Give back the full listing as written. No pictures go with it.
⟨
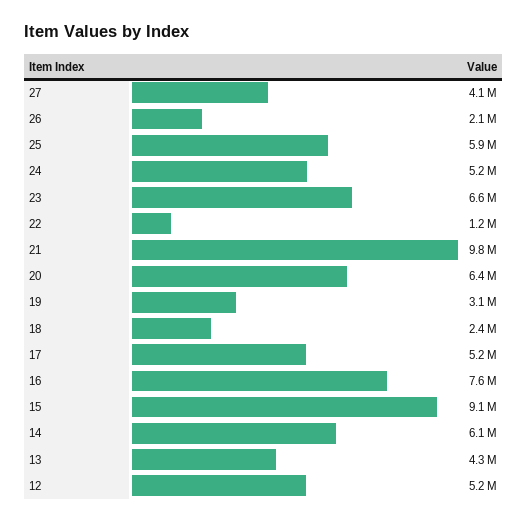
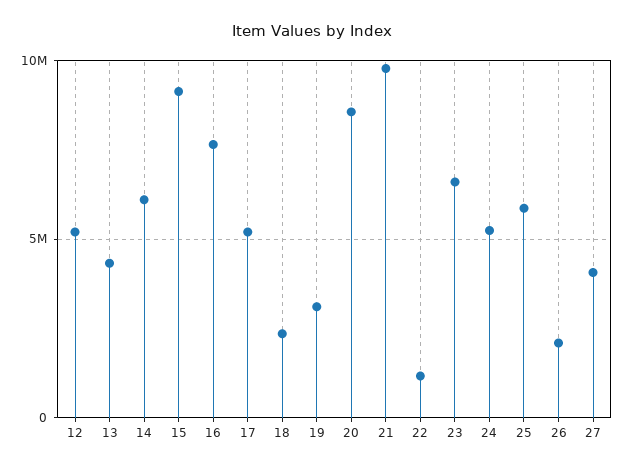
  {
    "27": 4100000,
    "26": 2100000,
    "25": 5900000,
    "24": 5200000,
    "23": 6600000,
    "22": 1200000,
    "21": 9800000,
-   "20": 6400000,
+   "20": 8500000,
    "19": 3100000,
    "18": 2400000,
    "17": 5200000,
    "16": 7600000,
    "15": 9100000,
    "14": 6100000,
    "13": 4300000,
    "12": 5200000
  }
⟩
— RESPONSE TO THE TASK —
  {
    "27": 4100000,
    "26": 2100000,
    "25": 5900000,
    "24": 5200000,
    "23": 6600000,
    "22": 1200000,
    "21": 9800000,
-   "20": 6400000,
+   "20": 8500000,
    "19": 3100000,
    "18": 2400000,
    "17": 5200000,
    "16": 7600000,
    "15": 9100000,
    "14": 6100000,
    "13": 4300000,
    "12": 5200000
  }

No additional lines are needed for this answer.